- BRIEF
Please rewrite the listing below with every "median line" swapped for "center line" and nothing else altered. Omit the pictures from your version.

>>

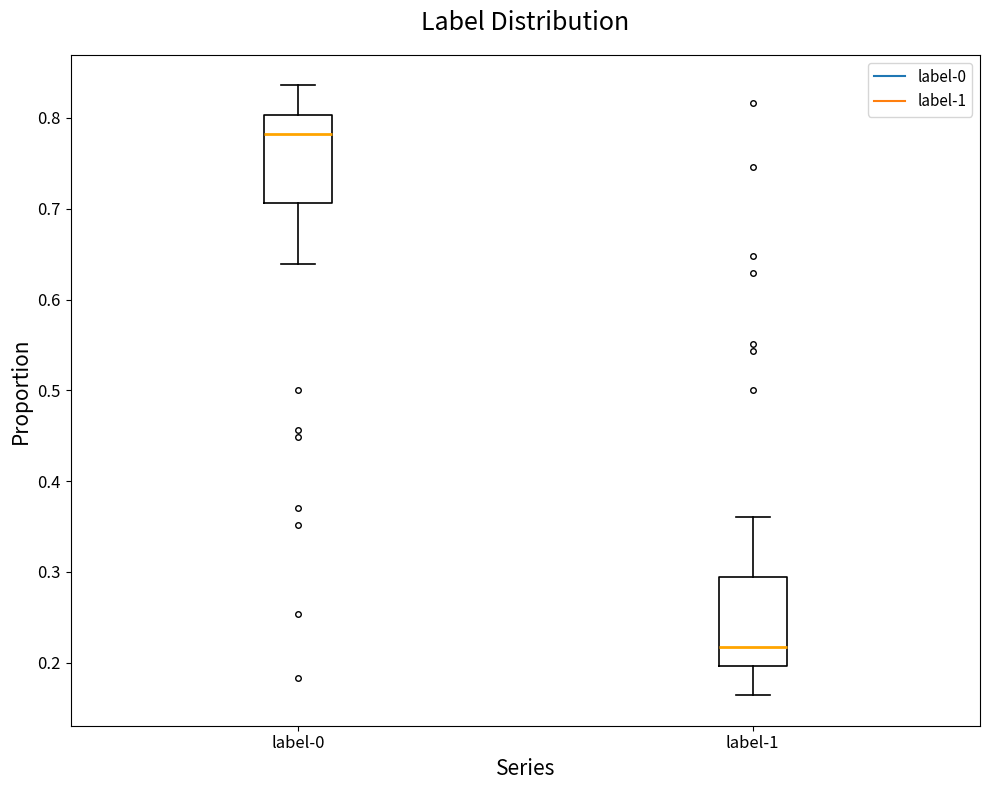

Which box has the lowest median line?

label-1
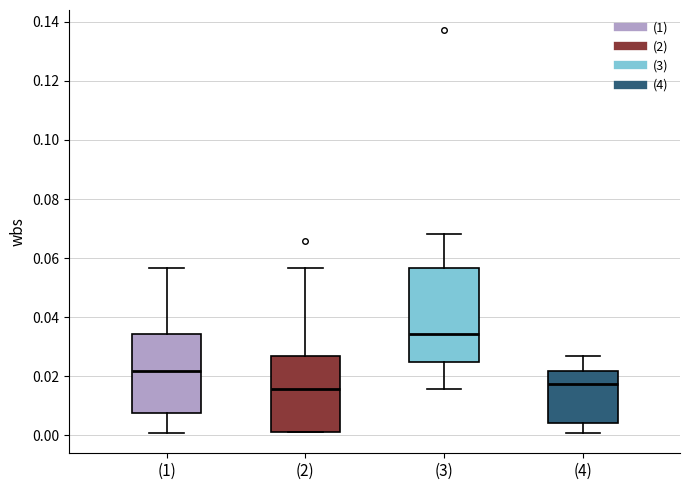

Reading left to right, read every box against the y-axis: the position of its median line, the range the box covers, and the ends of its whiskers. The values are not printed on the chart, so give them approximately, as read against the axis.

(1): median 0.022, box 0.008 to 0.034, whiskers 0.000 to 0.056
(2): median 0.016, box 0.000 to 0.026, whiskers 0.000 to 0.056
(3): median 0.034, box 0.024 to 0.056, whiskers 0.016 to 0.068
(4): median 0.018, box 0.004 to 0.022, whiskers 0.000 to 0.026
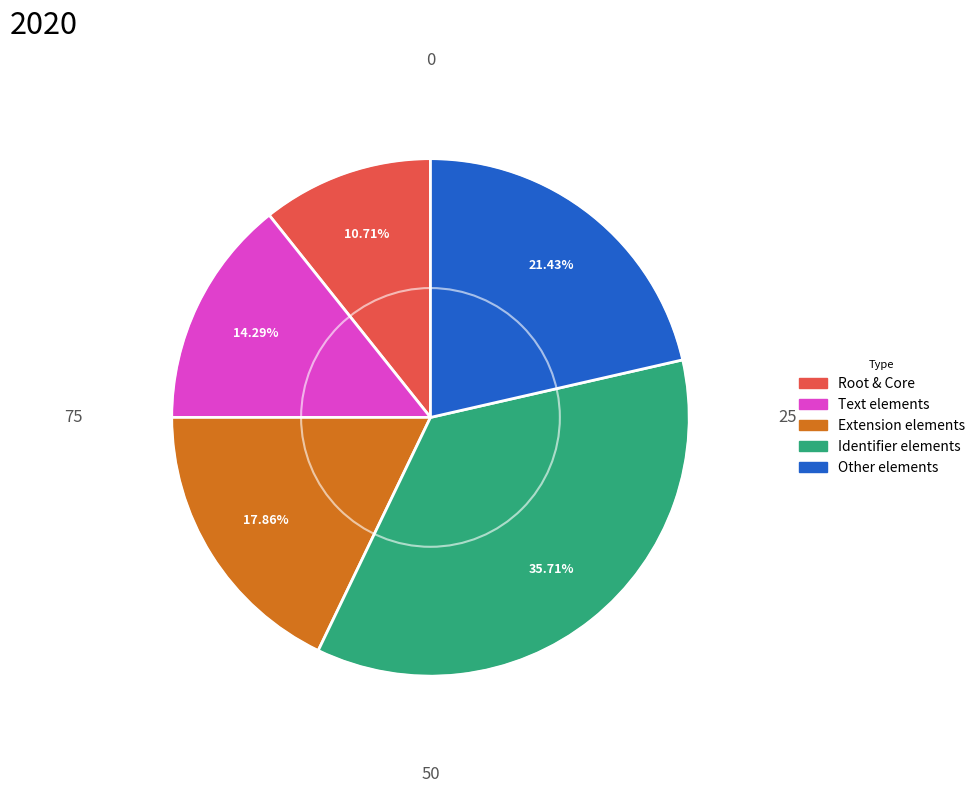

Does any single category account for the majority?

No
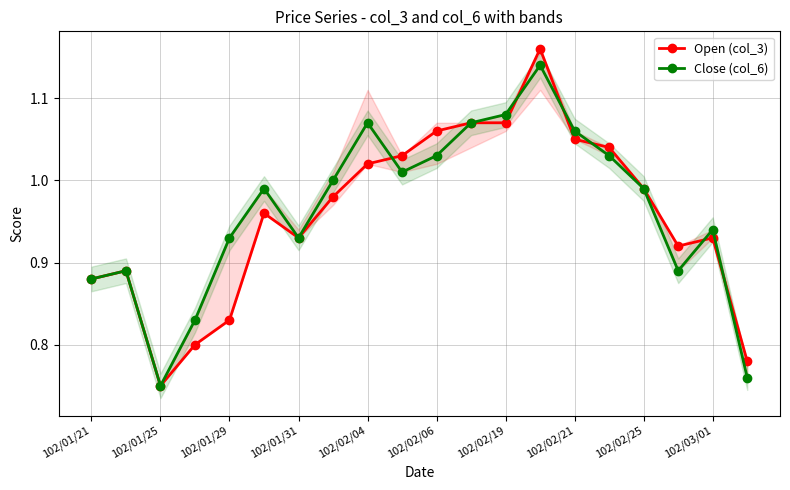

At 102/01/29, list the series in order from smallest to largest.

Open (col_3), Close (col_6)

<<

- SOLUTION TO THIS PROBLEM
Which box has the lowest center line?

label-1

Reading left to right, read every box against the y-axis: the position of its center line, the range the box covers, and the ends of its whiskers. The values are not printed on the chart, so give them approximately, as read against the axis.

(1): median 0.022, box 0.008 to 0.034, whiskers 0.000 to 0.056
(2): median 0.016, box 0.000 to 0.026, whiskers 0.000 to 0.056
(3): median 0.034, box 0.024 to 0.056, whiskers 0.016 to 0.068
(4): median 0.018, box 0.004 to 0.022, whiskers 0.000 to 0.026

Does any single category account for the majority?

No

At 102/01/29, list the series in order from smallest to largest.

Open (col_3), Close (col_6)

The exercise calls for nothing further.